INSTRUCTIONS:
(a) According to the excerpt about the silk painting, who do scholars generally believe the figure in the middle of the board is?
(b) Condense the paragraph of the excerpt about the silk painting that begins "First of all, the people standing on this board" into a short list that keeps its main facts.
(c) From the excerpt about the silk painting, retype everything from "Let's look it" down to "the key images." without changing a word.

The boundary between these two spaces is this board. There are two turtles on the two sides of the board with an owl on each of them. What does this image imply? It was unknown for a long time. Later, a scholar named Wang Kunwu said that this image is probably the so-called “ostrich-shaped turtle connection” in the Songs of Chu·Asking Heaven. So, what does it mean by “ostrich-shaped turtle”? We can see the turtles on both sides have crossed this boundary. The turtle must be related to water, yin and long nights. Xuanwu in the north is the fusion of turtle and snake, so the turtle is also a northern god symbolizing death. What does the owl on the back of the turtle mean here? Some scholars have also offered an explanation that it might represent the sun at night. Why? We know that in a symbol indicating yin and yang in Han Dynasty, there is often a black crow in the middle of the character “日”, which is called golden crow. This black crow represents the sun. So, some scholars believe that the owl represents the sun during the night in the north. We know that the owl is a bird and also a nocturnal bird, so I think this speculation is reasonable to some extent. And this turtle carrying the owl crosses this boundary which means that it spans transience and the eternal, yin and yang, life and death. We have done some analysis of this space, some of its important images and the implications of these images. This is some of the early literature I have consulted in this part of the analysis.
Let's look it up again. There are many images in the middle part of the silk painting, such as dragons, jade, and a platform supported by a slanted column with people standing on it as well as a canopy with a big bird below. Besides, there are two human-faced birds on the “sha”, with the body of a pigeon and a human head. Of course, we cannot offer a clear interpretation of all the images and its symbolism in this space, but we must try to interpret some of the key images.
The middle part of the silk painting
First of all, the people standing on this board have waiters in front and behind. Scholars generally believe that the image in the middle should be the tomb owner named Xinzhui, the wife of Changsha Xiangdai Marquis in the Western Han Dynasty. This explanation seems plausible because the autopsy report shows that the body should be a woman in her 50s, which coincides with this image.
Within the important images are the two human-faced birds. We know that there are many human-faced birds in the Han Dynasty, and the most common one in the Han Dynasty is called feather man. What is a feather man? The feather man is a fairy. And what is a celestial being? We know how to write the character “仙”（celestial being）, “人”(human) on the left and “山”(mountain) on the right. We can also see how to write the older version of “仙”(celestial being) from the Origin of Chinese Characters with “人”(human) above and “山”(mountain) below, and the person on the mountain. Therefore, the celestial being must be closely related to the mountain, and the celestial being is inseparable from the mountain. We will definitely associate the space a celestial being exists with a mountain.

DATA PROVIDED:
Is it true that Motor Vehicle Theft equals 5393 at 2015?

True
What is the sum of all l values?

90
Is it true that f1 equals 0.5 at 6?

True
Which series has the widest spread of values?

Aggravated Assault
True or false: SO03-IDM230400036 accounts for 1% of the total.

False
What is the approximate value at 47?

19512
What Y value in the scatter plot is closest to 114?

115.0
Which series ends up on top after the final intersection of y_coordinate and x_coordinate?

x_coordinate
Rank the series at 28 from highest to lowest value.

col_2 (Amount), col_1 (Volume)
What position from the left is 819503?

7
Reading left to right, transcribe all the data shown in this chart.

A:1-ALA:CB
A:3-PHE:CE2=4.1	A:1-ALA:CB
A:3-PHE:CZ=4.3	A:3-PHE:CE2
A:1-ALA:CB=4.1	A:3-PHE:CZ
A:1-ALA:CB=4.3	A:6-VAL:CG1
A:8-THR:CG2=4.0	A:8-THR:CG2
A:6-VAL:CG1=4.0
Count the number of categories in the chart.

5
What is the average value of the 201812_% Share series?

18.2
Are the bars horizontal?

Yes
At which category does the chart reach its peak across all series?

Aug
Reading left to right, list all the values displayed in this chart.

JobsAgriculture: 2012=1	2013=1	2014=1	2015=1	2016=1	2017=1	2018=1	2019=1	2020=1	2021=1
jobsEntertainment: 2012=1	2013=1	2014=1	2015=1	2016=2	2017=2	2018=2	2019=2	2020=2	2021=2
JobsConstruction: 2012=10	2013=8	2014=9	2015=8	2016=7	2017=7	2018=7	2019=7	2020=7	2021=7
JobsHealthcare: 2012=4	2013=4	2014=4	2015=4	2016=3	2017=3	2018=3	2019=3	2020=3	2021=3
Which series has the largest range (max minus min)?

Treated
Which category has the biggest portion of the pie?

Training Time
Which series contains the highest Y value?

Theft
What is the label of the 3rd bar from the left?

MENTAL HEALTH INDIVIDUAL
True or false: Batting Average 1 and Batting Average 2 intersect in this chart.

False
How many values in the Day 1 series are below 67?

SOLUTIONS BY TASK:
(a) The tomb owner Xinzhui, wife of the Changsha Xiangdai Marquis in the Western Han Dynasty.

(b)
- The figure standing on the board has attendants in front and behind.
- Scholars generally identify the central figure as the tomb owner Xinzhui, wife of the Changsha Xiangdai Marquis in the Western Han Dynasty.
- The autopsy report shows the body is that of a woman in her 50s, which matches the image and makes this identification plausible.

(c)
Let's look it up again. There are many images in the middle part of the silk painting, such as dragons, jade, and a platform supported by a slanted column with people standing on it as well as a canopy with a big bird below. Besides, there are two human-faced birds on the “sha”, with the body of a pigeon and a human head. Of course, we cannot offer a clear interpretation of all the images and its symbolism in this space, but we must try to interpret some of the key images.